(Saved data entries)
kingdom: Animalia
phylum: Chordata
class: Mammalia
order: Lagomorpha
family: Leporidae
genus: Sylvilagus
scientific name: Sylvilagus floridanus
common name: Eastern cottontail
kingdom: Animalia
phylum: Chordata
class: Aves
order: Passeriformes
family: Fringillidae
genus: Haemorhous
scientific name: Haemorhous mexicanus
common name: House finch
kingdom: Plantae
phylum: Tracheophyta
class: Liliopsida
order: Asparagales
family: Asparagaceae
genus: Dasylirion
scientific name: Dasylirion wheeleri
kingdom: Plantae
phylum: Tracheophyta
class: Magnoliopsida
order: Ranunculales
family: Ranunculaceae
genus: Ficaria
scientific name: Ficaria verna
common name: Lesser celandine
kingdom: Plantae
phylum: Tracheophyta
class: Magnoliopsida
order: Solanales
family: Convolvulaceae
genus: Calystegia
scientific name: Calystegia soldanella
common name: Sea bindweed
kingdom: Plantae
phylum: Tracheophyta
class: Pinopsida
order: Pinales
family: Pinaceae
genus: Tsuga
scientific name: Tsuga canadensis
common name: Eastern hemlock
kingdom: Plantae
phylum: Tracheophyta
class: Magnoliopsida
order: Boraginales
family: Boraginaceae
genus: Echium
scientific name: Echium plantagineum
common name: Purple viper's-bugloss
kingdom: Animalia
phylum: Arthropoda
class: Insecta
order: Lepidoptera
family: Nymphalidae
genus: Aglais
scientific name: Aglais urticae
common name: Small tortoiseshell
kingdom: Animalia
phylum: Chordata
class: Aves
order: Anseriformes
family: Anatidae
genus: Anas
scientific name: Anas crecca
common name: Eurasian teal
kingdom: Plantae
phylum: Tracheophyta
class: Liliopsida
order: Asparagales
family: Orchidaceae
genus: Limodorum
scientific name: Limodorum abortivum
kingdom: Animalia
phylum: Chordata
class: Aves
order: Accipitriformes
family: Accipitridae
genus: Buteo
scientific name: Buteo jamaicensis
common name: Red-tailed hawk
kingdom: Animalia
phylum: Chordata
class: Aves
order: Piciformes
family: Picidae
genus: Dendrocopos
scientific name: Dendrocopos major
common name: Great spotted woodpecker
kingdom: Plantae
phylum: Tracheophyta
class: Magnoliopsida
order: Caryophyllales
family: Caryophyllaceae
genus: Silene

- Written exercise:
Rewrite the lines from the one containing "common name: Eastern hemlock" through the one containing "common name: Small tortoiseshell", inclusive, substituting "division" for every "phylum" and leaving everything else unchanged. Give only those lines.

- Correct output:
common name: Eastern hemlock
kingdom: Plantae
division: Tracheophyta
class: Magnoliopsida
order: Boraginales
family: Boraginaceae
genus: Echium
scientific name: Echium plantagineum
common name: Purple viper's-bugloss
kingdom: Animalia
division: Arthropoda
class: Insecta
order: Lepidoptera
family: Nymphalidae
genus: Aglais
scientific name: Aglais urticae
common name: Small tortoiseshell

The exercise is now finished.